Retype the data exactly, from its first line to the line containing "Add main chute deployment command, label: GPS", including both, and skip any picture.

————————

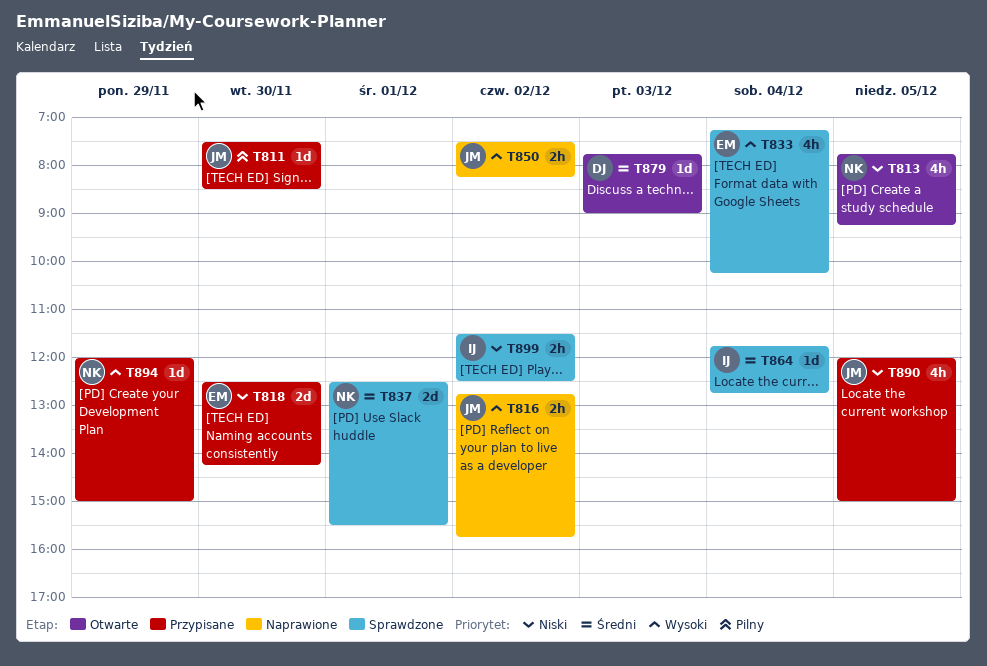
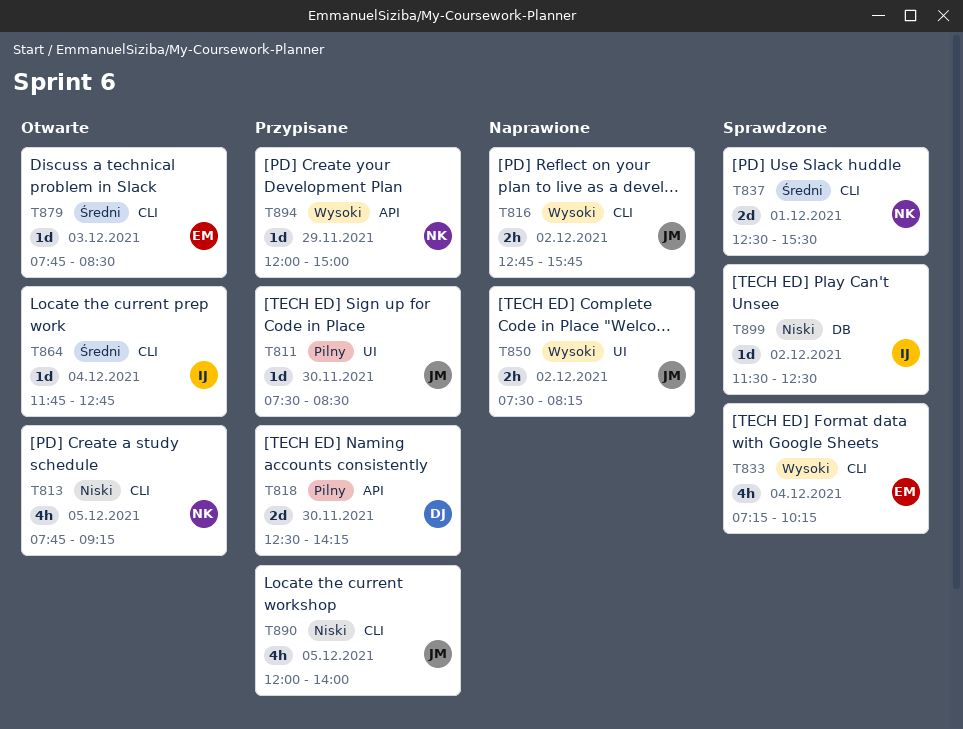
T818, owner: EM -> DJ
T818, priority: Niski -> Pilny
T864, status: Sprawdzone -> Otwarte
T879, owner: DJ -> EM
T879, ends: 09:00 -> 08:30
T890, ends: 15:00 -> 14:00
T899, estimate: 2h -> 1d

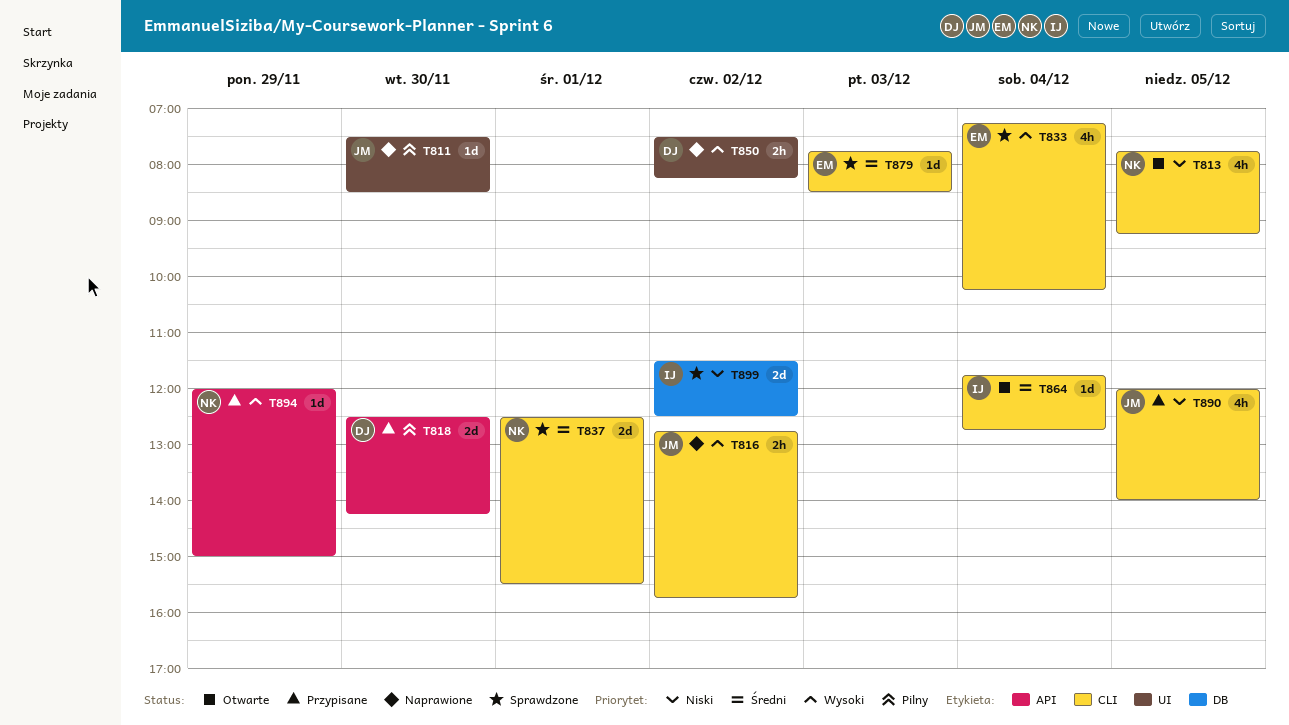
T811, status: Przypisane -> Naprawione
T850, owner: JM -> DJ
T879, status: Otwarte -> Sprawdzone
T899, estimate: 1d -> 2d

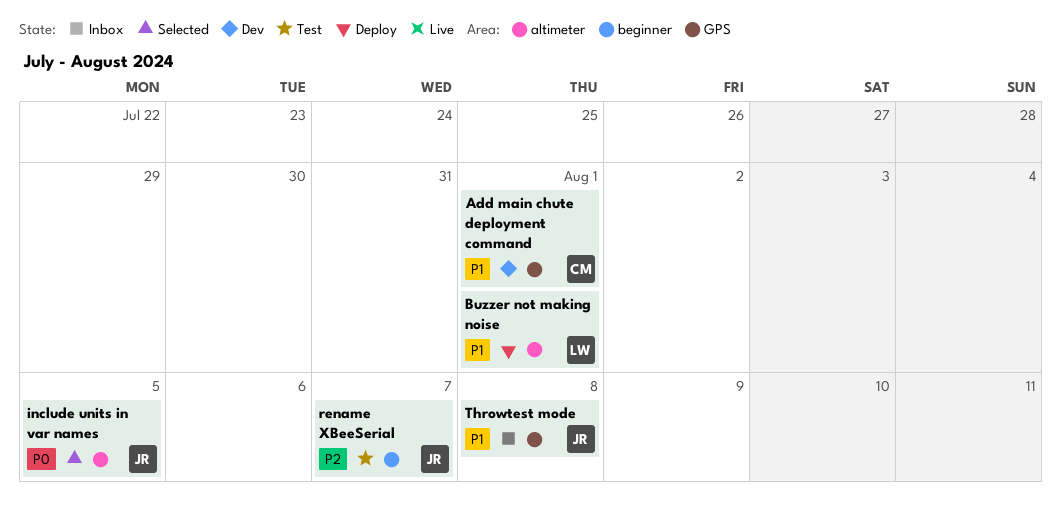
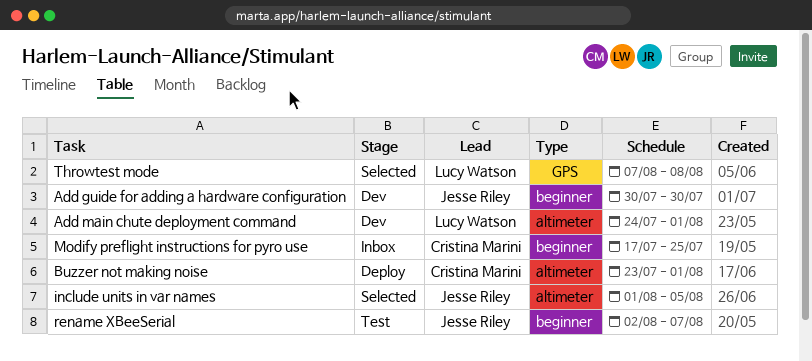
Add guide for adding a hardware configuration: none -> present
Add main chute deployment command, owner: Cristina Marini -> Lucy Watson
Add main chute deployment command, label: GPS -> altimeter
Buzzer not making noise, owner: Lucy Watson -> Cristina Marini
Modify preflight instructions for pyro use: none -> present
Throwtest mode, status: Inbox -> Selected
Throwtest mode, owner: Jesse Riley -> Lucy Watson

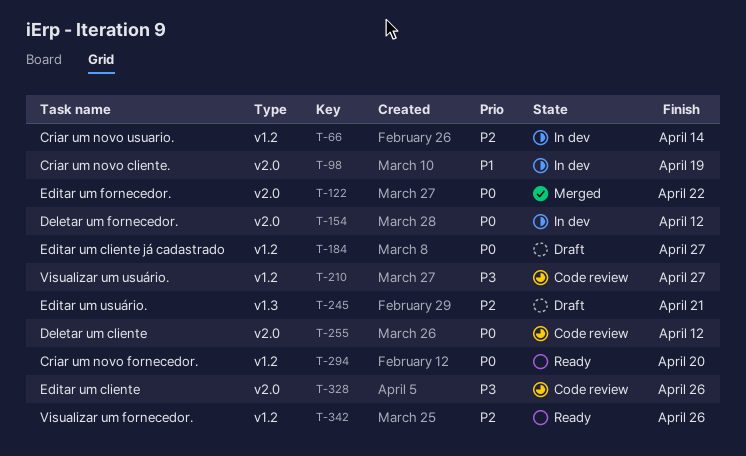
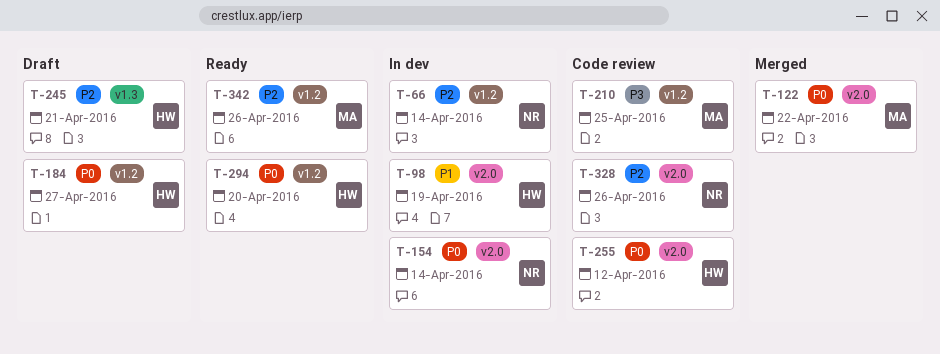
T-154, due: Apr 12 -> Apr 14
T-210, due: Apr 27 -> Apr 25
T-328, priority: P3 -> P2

————————

• ANSWER TO THE EXERCISE:
T818, owner: EM -> DJ
T818, priority: Niski -> Pilny
T864, status: Sprawdzone -> Otwarte
T879, owner: DJ -> EM
T879, ends: 09:00 -> 08:30
T890, ends: 15:00 -> 14:00
T899, estimate: 2h -> 1d

T811, status: Przypisane -> Naprawione
T850, owner: JM -> DJ
T879, status: Otwarte -> Sprawdzone
T899, estimate: 1d -> 2d

Add guide for adding a hardware configuration: none -> present
Add main chute deployment command, owner: Cristina Marini -> Lucy Watson
Add main chute deployment command, label: GPS -> altimeter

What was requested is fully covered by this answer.